Katie King was the name given by Spiritualists in the 1870s to what they believed to be a materialized spirit. The question of whether the spirit was real or a fraud was a notable public controversy of the mid-1870s.
The spirit was said to have appeared first between 1871 and 1874 in séances conducted by Florence Cook in London, and later in 1874-1875 in New York in séances held by the mediums Jennie Holmes and her husband Nelson Holmes.
Katie King was believed by Spiritualists to be the daughter of John King, a spirit control of the 1850s through the 1870s that appeared in many séances involving materialized spirits.
(A spirit control is a powerful and communicative spirit that organizes the appearance of other spirits at a séance. John King claimed to be the spirit of Henry Morgan, the buccaneer (Doyle 1926: volume 1, 241, 277).)

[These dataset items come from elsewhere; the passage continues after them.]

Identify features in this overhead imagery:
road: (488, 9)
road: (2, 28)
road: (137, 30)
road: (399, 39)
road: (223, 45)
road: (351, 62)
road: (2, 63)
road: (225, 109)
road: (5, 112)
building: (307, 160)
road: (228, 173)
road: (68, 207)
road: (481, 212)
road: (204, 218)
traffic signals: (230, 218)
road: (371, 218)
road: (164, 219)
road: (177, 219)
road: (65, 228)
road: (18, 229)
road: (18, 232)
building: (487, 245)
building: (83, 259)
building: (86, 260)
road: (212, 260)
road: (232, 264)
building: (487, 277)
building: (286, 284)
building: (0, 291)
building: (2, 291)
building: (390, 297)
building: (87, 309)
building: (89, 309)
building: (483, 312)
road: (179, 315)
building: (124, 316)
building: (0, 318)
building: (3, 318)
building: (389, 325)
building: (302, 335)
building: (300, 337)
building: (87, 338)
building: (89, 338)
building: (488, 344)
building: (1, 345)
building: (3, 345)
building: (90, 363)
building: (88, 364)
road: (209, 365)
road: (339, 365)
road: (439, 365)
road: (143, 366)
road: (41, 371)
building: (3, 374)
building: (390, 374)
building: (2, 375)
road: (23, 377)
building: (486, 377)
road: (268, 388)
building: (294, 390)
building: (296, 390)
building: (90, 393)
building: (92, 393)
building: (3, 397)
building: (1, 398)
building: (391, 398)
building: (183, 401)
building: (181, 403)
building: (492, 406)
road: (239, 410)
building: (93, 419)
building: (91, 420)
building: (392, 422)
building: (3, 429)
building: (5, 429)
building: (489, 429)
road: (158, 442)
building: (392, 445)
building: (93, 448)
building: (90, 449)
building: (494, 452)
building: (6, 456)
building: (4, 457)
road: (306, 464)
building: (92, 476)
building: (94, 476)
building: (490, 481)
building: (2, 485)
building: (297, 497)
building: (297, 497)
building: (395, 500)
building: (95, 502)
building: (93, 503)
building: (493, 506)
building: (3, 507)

Florence Cook (ca 1856 – 1904) was a teenage girl who started to claim mediumistic abilities in 1870 and in 1871-2 she developed her abilities under the established mediums Frank Herne and Charles Williams. Herne was associated with the spirit "John King", and Florence became associated with "Katie King", stated to be John King's daughter. Herne was exposed as a fraud in 1875. Katie King developed from appearing as a disembodied face to a fully physical materialisation.
At Hackney on 9 December 1873, lawyer William Volckman attended a séance held by Florence Cook, during which Katie King materialized and, as was customary, held the hands of participants. Suspicious of the spirit's similarity with Cook, Volckman seized the spirit's hand and waist, accusing it of being the medium masquerading as her ghost. The spirit was wrestled from Volckman's grasp by other participants and returned to a cabinet from which Cook emerged some minutes later. Volckman published his opinion that the spirit was a masquerade by Cook. Supporters of Miss Cook denounced Volckman on the grounds that he had broken his agreement to proper etiquette required in the séance, thus negating his credibility as an investigator: Volckman was associated with another medium, Mrs Guppy, who might have wished to denigrate her rival. Moreover, it was argued that since spirits borrowed energy and matter from their medium, it was not surprising that Katie King resembled Cook. Despite the defence of their position, Cook and her supporters were hurt by this incident — newspapers were referring to it as an "exposure" — and sought further support for their position. To this end, they turned to Crookes, who was a prominent and respected scientist (Noakes, 130-1).